▸ Task data
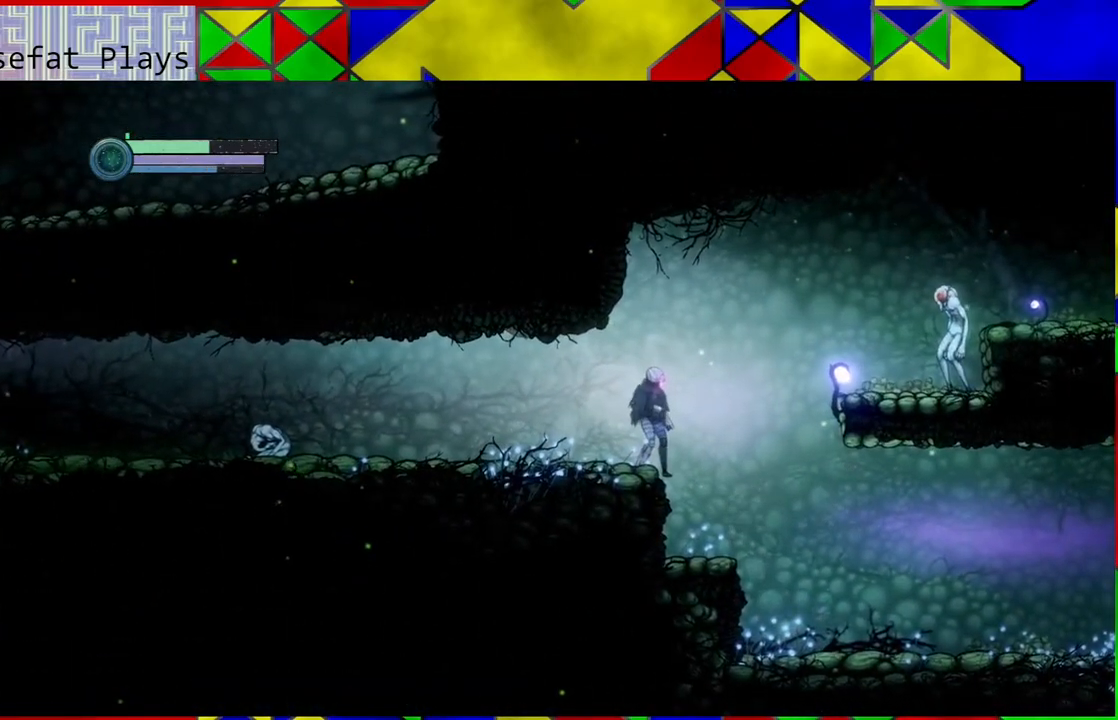
{"buttons": [], "left_stick": "left", "right_stick": "center", "events": [[133, "left_stick", "left"]]}
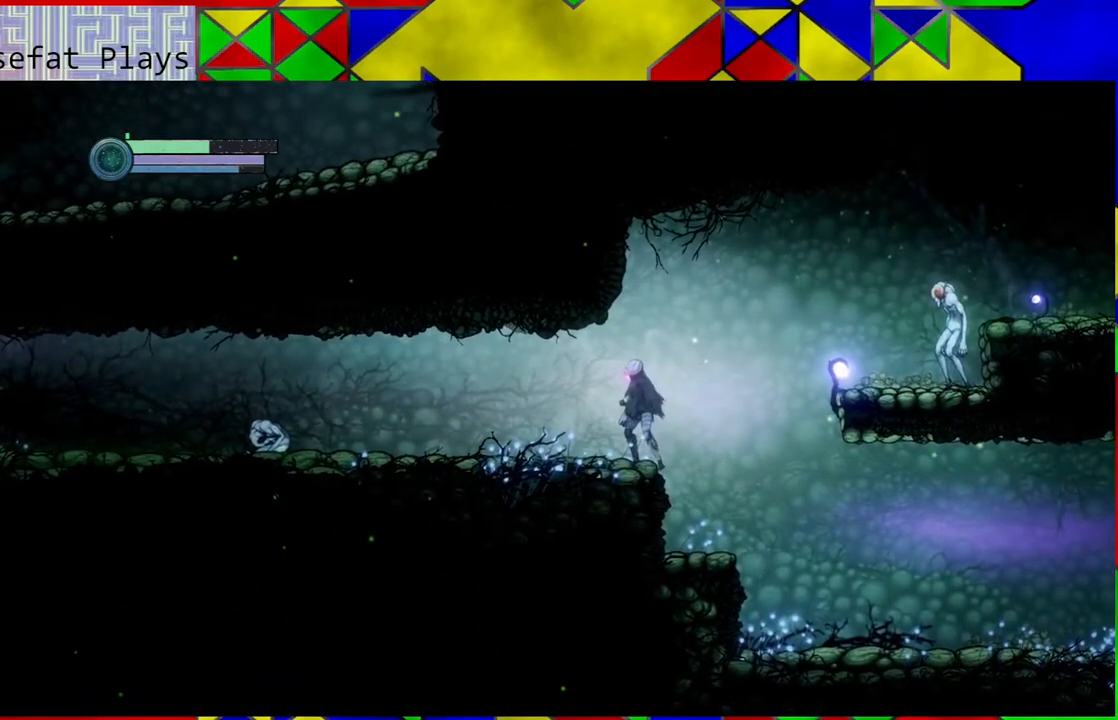
{"buttons": ["L2"], "left_stick": "right", "right_stick": "center", "events": [[250, "L2", "down"], [500, "left_stick", "right"]]}
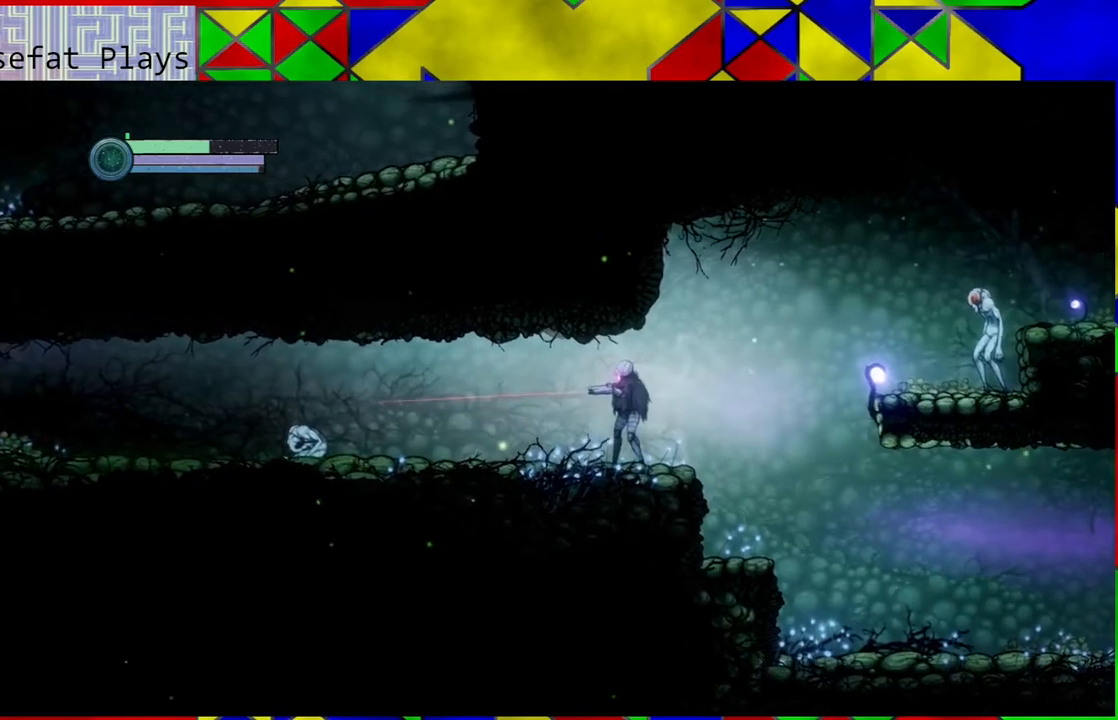
{"buttons": ["L2"], "left_stick": "right", "right_stick": "center", "events": []}
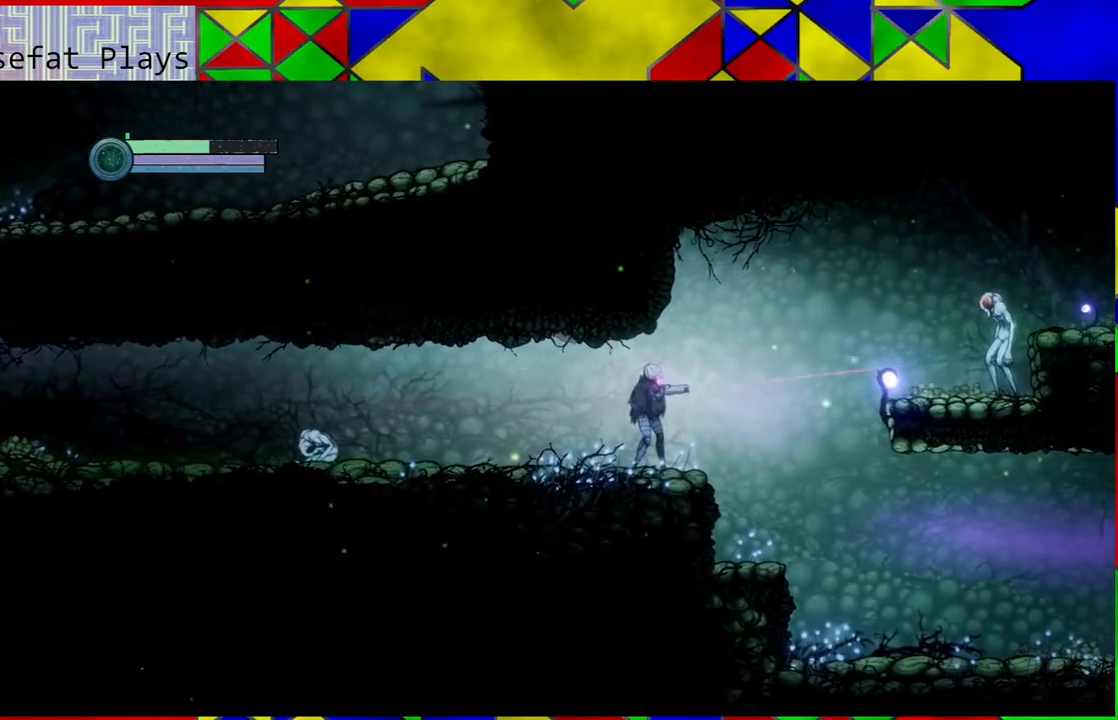
{"buttons": ["Y", "L2"], "left_stick": "right", "right_stick": "center", "events": [[350, "Y", "down"]]}
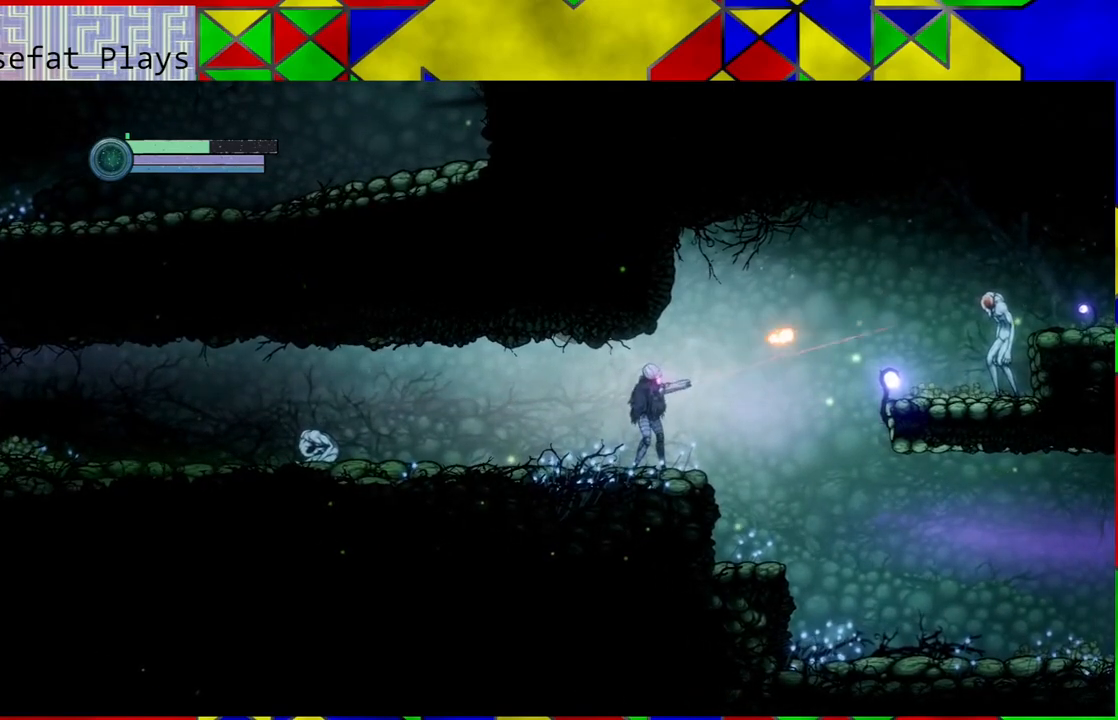
{"buttons": ["Y", "L2"], "left_stick": "right", "right_stick": "center", "events": []}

▸ What to do
Each entry should be repeated exactly as it appears; the pictures stay out.

▸ Exercise output
{"buttons": [], "left_stick": "left", "right_stick": "center", "events": [[133, "left_stick", "left"]]}
{"buttons": ["L2"], "left_stick": "right", "right_stick": "center", "events": [[250, "L2", "down"], [500, "left_stick", "right"]]}
{"buttons": ["L2"], "left_stick": "right", "right_stick": "center", "events": []}
{"buttons": ["Y", "L2"], "left_stick": "right", "right_stick": "center", "events": [[350, "Y", "down"]]}
{"buttons": ["Y", "L2"], "left_stick": "right", "right_stick": "center", "events": []}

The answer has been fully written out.